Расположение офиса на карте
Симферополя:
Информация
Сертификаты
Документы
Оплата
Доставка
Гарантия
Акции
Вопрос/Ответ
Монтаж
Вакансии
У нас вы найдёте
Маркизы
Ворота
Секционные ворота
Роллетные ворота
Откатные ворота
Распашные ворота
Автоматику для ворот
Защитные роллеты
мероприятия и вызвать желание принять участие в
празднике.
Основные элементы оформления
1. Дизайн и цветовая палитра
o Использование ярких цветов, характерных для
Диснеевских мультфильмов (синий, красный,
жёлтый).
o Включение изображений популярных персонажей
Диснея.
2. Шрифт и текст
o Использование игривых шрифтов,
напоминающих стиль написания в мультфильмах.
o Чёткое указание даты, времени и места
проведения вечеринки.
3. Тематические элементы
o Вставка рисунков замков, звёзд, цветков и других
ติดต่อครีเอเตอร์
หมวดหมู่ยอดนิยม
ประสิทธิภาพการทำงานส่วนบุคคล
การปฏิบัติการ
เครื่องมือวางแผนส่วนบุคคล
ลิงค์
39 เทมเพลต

==

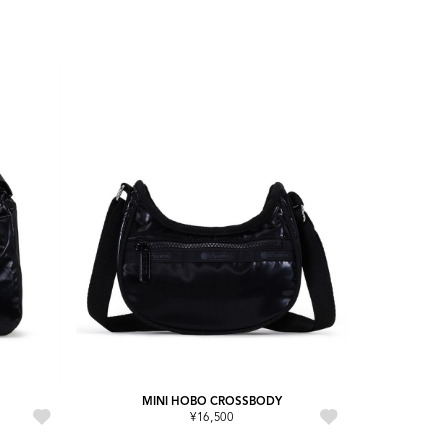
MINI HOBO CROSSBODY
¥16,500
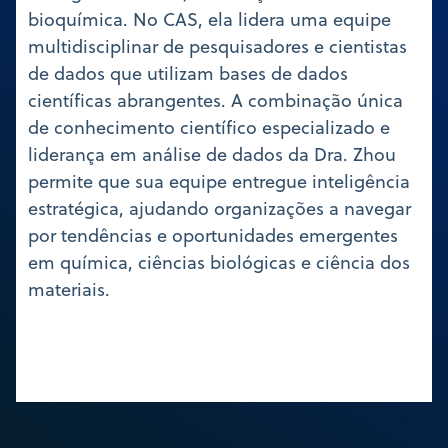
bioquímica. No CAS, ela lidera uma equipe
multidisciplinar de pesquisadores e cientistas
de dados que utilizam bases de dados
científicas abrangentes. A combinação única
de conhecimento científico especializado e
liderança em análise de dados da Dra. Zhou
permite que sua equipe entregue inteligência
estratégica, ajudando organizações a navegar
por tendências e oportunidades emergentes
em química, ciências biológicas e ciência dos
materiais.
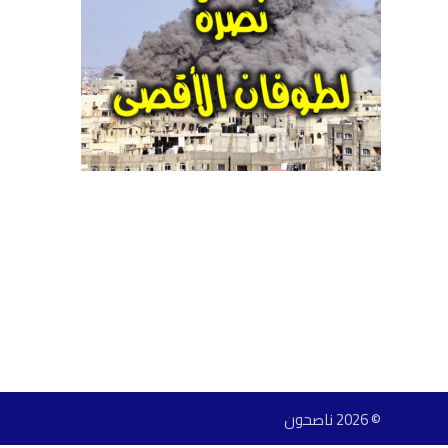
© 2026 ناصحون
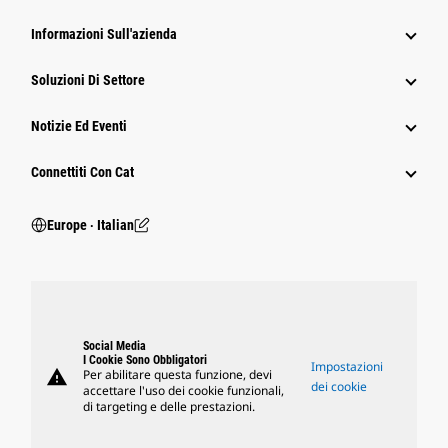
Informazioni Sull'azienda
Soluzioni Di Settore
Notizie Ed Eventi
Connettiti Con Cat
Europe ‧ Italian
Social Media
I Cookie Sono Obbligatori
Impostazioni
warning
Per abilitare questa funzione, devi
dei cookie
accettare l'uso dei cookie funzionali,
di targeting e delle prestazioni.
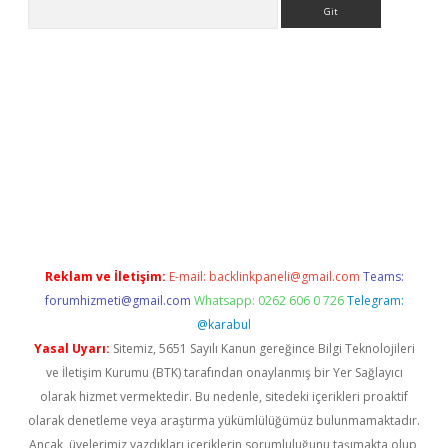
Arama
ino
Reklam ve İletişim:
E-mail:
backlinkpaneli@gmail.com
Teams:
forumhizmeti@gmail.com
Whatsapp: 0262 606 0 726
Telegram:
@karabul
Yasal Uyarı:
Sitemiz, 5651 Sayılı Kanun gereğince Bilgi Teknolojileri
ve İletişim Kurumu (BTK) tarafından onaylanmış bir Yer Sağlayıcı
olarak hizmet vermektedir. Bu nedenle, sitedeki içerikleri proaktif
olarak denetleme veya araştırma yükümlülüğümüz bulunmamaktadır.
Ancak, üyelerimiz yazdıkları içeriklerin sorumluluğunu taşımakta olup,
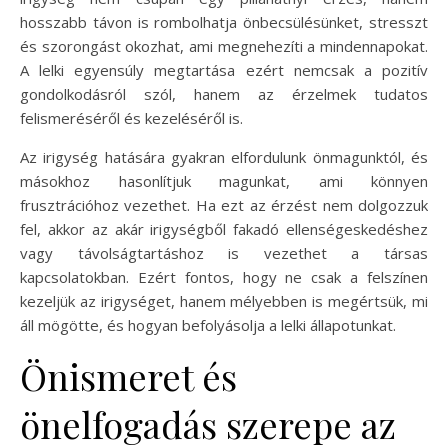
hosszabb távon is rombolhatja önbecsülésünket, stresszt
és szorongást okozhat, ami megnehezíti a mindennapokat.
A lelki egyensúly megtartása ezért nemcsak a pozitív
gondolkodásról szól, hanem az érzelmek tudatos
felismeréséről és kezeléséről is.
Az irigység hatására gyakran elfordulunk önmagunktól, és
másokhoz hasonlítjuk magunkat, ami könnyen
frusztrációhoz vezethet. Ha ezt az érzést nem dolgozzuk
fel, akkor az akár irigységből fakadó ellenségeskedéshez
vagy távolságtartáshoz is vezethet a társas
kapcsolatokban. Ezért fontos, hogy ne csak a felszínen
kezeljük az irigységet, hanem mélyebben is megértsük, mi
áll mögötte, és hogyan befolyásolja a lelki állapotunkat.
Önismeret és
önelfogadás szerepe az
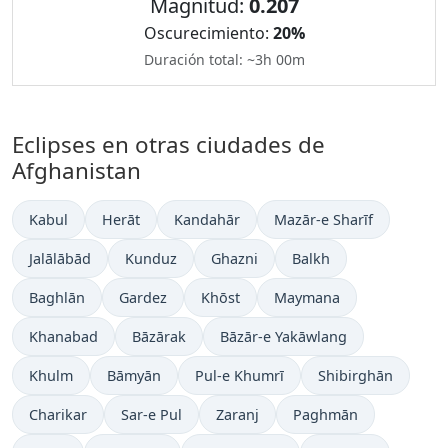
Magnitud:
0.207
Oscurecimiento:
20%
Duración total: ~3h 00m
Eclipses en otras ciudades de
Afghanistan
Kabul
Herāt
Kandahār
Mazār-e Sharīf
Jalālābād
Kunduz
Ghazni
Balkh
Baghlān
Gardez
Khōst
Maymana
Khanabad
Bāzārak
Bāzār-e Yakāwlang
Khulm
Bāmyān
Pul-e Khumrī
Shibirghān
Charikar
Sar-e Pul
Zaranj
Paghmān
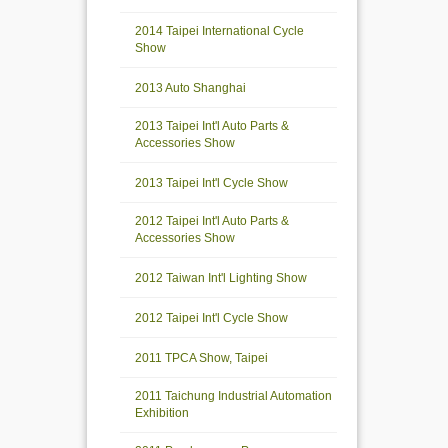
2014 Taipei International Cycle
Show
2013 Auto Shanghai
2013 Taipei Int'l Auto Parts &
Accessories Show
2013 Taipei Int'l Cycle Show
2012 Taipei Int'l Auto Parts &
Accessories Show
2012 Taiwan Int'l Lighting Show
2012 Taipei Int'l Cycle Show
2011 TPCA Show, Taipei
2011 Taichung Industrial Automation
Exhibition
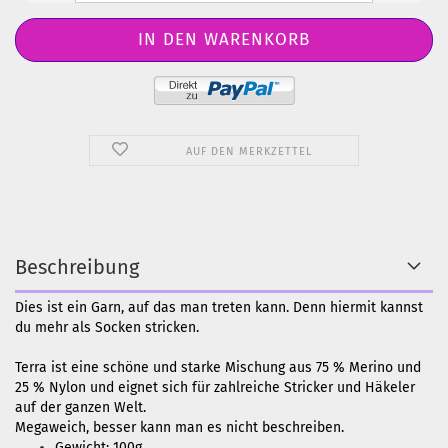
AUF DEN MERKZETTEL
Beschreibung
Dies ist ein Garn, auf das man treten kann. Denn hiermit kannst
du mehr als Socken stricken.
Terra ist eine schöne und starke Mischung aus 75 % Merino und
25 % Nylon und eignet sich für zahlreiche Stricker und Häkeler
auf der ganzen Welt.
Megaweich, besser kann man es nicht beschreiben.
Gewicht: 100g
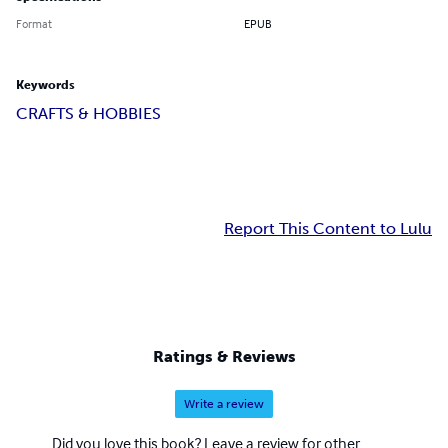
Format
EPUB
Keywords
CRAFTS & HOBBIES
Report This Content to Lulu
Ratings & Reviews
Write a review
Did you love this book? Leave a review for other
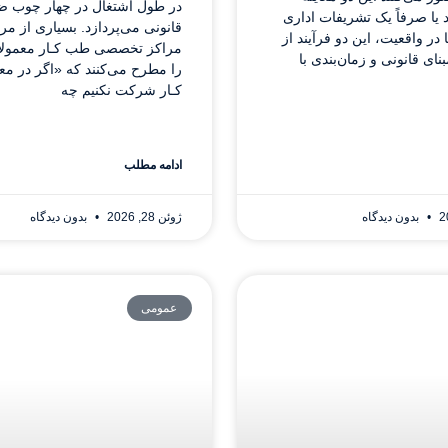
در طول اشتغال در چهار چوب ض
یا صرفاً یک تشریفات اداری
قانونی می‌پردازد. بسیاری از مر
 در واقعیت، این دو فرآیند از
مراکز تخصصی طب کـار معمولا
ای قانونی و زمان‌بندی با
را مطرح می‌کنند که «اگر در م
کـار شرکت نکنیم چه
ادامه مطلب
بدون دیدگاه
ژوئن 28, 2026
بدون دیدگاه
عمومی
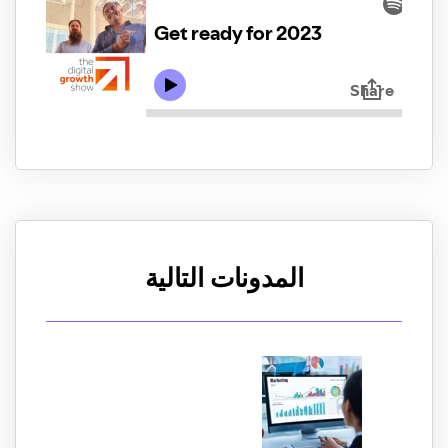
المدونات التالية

REQUIRED ACTION — Copy out, word for word, the lines of the listing from the line containing "Расположение офиса на карте" up to and including the line containing "3. Тематические элементы".

EXERCISE RESULT —
Расположение офиса на карте
Симферополя:
Информация
Сертификаты
Документы
Оплата
Доставка
Гарантия
Акции
Вопрос/Ответ
Монтаж
Вакансии
У нас вы найдёте
Маркизы
Ворота
Секционные ворота
Роллетные ворота
Откатные ворота
Распашные ворота
Автоматику для ворот
Защитные роллеты
мероприятия и вызвать желание принять участие в
празднике.
Основные элементы оформления
1. Дизайн и цветовая палитра
o Использование ярких цветов, характерных для
Диснеевских мультфильмов (синий, красный,
жёлтый).
o Включение изображений популярных персонажей
Диснея.
2. Шрифт и текст
o Использование игривых шрифтов,
напоминающих стиль написания в мультфильмах.
o Чёткое указание даты, времени и места
проведения вечеринки.
3. Тематические элементы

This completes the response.